### Source data:
• • • •
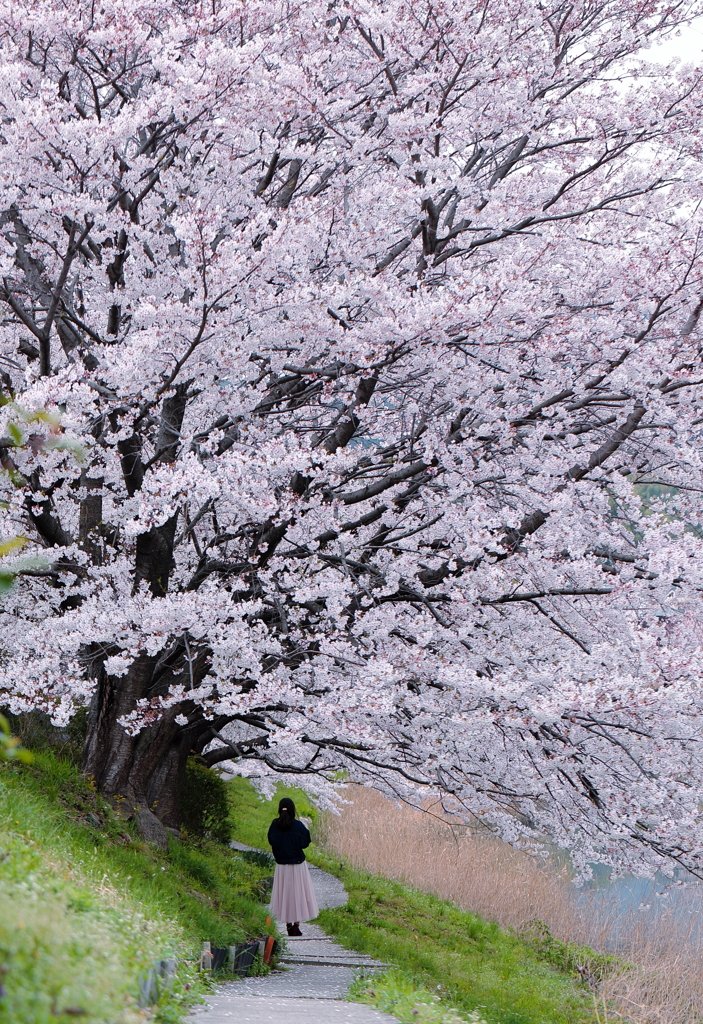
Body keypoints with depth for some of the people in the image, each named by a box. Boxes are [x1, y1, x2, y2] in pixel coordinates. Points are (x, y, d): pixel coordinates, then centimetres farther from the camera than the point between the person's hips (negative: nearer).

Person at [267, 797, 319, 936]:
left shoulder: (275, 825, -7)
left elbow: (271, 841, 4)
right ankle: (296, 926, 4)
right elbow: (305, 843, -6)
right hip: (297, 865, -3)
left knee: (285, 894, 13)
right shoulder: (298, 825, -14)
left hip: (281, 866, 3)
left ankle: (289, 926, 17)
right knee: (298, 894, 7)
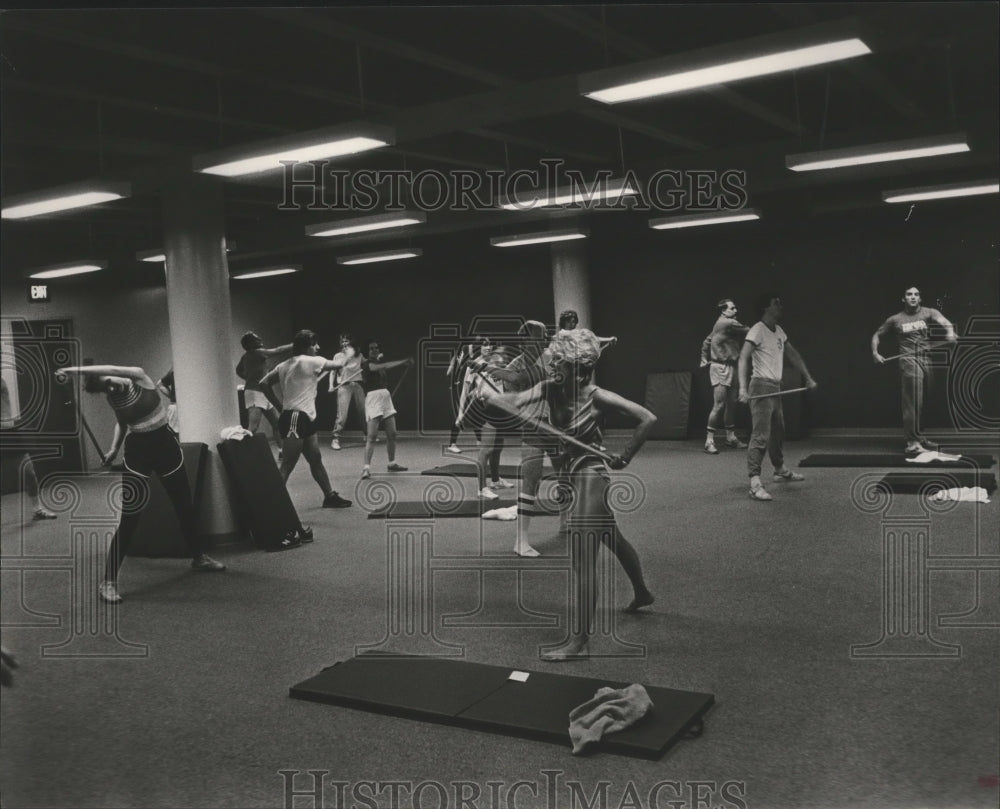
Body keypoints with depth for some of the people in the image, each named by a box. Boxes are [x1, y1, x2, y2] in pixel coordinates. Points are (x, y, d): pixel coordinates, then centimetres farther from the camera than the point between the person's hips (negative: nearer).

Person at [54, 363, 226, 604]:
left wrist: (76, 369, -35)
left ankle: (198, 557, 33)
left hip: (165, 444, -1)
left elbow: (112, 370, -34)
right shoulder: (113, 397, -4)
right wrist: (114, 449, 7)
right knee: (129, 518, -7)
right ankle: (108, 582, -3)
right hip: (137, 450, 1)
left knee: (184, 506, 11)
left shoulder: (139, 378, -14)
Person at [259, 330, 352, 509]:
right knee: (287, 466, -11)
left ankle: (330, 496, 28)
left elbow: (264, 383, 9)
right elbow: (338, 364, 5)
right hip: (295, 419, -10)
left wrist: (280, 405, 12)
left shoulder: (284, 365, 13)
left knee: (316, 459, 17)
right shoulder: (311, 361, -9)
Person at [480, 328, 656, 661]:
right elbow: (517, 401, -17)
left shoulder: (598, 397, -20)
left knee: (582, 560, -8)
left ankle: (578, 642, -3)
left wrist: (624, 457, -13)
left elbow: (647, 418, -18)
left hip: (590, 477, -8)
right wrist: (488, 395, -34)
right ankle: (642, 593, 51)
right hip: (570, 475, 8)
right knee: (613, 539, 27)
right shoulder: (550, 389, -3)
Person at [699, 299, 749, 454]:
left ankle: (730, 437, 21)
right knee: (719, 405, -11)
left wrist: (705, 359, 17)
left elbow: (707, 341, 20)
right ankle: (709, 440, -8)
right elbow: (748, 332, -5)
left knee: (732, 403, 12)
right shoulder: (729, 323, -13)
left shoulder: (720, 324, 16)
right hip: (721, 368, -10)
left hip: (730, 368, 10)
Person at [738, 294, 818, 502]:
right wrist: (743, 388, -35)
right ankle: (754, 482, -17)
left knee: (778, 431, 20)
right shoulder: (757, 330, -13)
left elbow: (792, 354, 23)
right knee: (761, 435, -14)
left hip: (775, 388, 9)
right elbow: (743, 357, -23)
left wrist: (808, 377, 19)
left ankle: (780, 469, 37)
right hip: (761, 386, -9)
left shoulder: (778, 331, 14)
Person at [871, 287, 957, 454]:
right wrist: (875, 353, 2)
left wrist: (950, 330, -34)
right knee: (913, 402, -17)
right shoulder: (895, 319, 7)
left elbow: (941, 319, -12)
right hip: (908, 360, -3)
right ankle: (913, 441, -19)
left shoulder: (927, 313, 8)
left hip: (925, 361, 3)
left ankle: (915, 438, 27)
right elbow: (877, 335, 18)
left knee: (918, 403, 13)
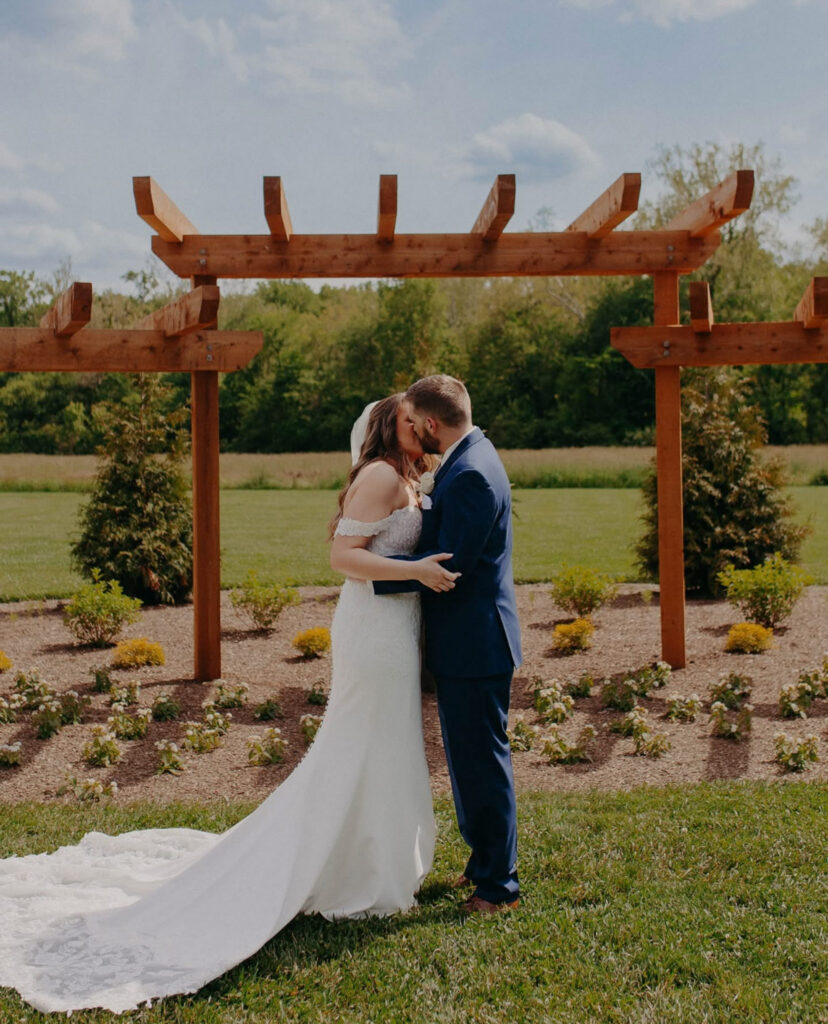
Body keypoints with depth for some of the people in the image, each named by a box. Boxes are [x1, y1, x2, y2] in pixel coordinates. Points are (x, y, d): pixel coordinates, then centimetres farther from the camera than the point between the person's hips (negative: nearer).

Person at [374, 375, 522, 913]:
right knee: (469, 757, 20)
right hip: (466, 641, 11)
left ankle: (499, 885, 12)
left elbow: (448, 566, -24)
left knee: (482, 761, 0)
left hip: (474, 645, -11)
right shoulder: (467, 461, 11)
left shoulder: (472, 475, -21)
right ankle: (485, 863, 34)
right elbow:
• • • •
### Exercise aim:
Repeat the data word for word; drop the pictures.

### Exercise solution:
Body keypoints with depth for some of the people in the image, each named by a box. Boxes are [x1, y1, x2, y2] in pixel coordinates. Points are (x, y, d): pixel coordinates, then centimetres farther from the camera than the point between the person's hips (negative: nearer).

Person at [267, 797, 319, 936]:
left shoulder: (275, 825, -7)
left elbow: (271, 841, 4)
right ankle: (296, 926, 4)
right elbow: (305, 843, -6)
right hip: (297, 865, -3)
left knee: (285, 894, 13)
right shoulder: (298, 825, -14)
left hip: (281, 866, 3)
left ankle: (289, 926, 17)
right knee: (298, 894, 7)
Body keypoints with depth for some of the people in the image, each named by a box. Boxes are [x1, y1, x2, y2] in pixel coordinates. Points are (x, y, d): pixel coordinates, then centimetres farther from the camera than the point between the person's hips (negative: nearer).

Person at [54, 363, 226, 604]:
left wrist: (76, 369, -35)
left ankle: (198, 557, 33)
left hip: (165, 444, -1)
left elbow: (112, 370, -34)
right shoulder: (113, 397, -4)
right wrist: (114, 449, 7)
right knee: (129, 518, -7)
right ankle: (108, 582, -3)
right hip: (137, 450, 1)
left knee: (184, 506, 11)
left shoulder: (139, 378, -14)
Person at [259, 330, 352, 509]:
right knee: (287, 466, -11)
left ankle: (330, 496, 28)
left elbow: (264, 383, 9)
right elbow: (338, 364, 5)
right hip: (295, 419, -10)
left wrist: (280, 405, 12)
left shoulder: (284, 365, 13)
left knee: (316, 459, 17)
right shoulder: (311, 361, -9)
Person at [480, 328, 656, 661]:
right elbow: (517, 401, -17)
left shoulder: (598, 397, -20)
left knee: (582, 560, -8)
left ankle: (578, 642, -3)
left wrist: (624, 457, -13)
left elbow: (647, 418, -18)
left hip: (590, 477, -8)
right wrist: (488, 395, -34)
right ankle: (642, 593, 51)
right hip: (570, 475, 8)
right knee: (613, 539, 27)
right shoulder: (550, 389, -3)
Person at [699, 299, 749, 454]:
left ankle: (730, 437, 21)
right knee: (719, 405, -11)
left wrist: (705, 359, 17)
left elbow: (707, 341, 20)
right ankle: (709, 440, -8)
right elbow: (748, 332, -5)
left knee: (732, 403, 12)
right shoulder: (729, 323, -13)
left shoulder: (720, 324, 16)
right hip: (721, 368, -10)
left hip: (730, 368, 10)
Person at [738, 294, 818, 502]:
right wrist: (743, 388, -35)
right ankle: (754, 482, -17)
left knee: (778, 431, 20)
right shoulder: (757, 330, -13)
left elbow: (792, 354, 23)
right knee: (761, 435, -14)
left hip: (775, 388, 9)
right elbow: (743, 357, -23)
left wrist: (808, 377, 19)
left ankle: (780, 469, 37)
right hip: (761, 386, -9)
left shoulder: (778, 331, 14)
Person at [871, 287, 957, 454]:
right wrist: (875, 353, 2)
left wrist: (950, 330, -34)
right knee: (913, 402, -17)
right shoulder: (895, 319, 7)
left elbow: (941, 319, -12)
right hip: (908, 360, -3)
right ankle: (913, 441, -19)
left shoulder: (927, 313, 8)
left hip: (925, 361, 3)
left ankle: (915, 438, 27)
right elbow: (877, 335, 18)
left knee: (918, 403, 13)
Body keypoints with depth for some of the people in the image, each named by a box. Boxes are [x1, y1, x2, y2] in pixel coordinates. Points are (x, y, d): pixel coordinates, then centimetres farther from the camera than the point between the person's hips (negative: nearer).

Person at [374, 375, 522, 913]:
right knee: (469, 757, 20)
right hip: (466, 641, 11)
left ankle: (499, 885, 12)
left elbow: (448, 566, -24)
left knee: (482, 761, 0)
left hip: (474, 645, -11)
right shoulder: (467, 461, 11)
left shoulder: (472, 475, -21)
right ankle: (485, 863, 34)
right elbow:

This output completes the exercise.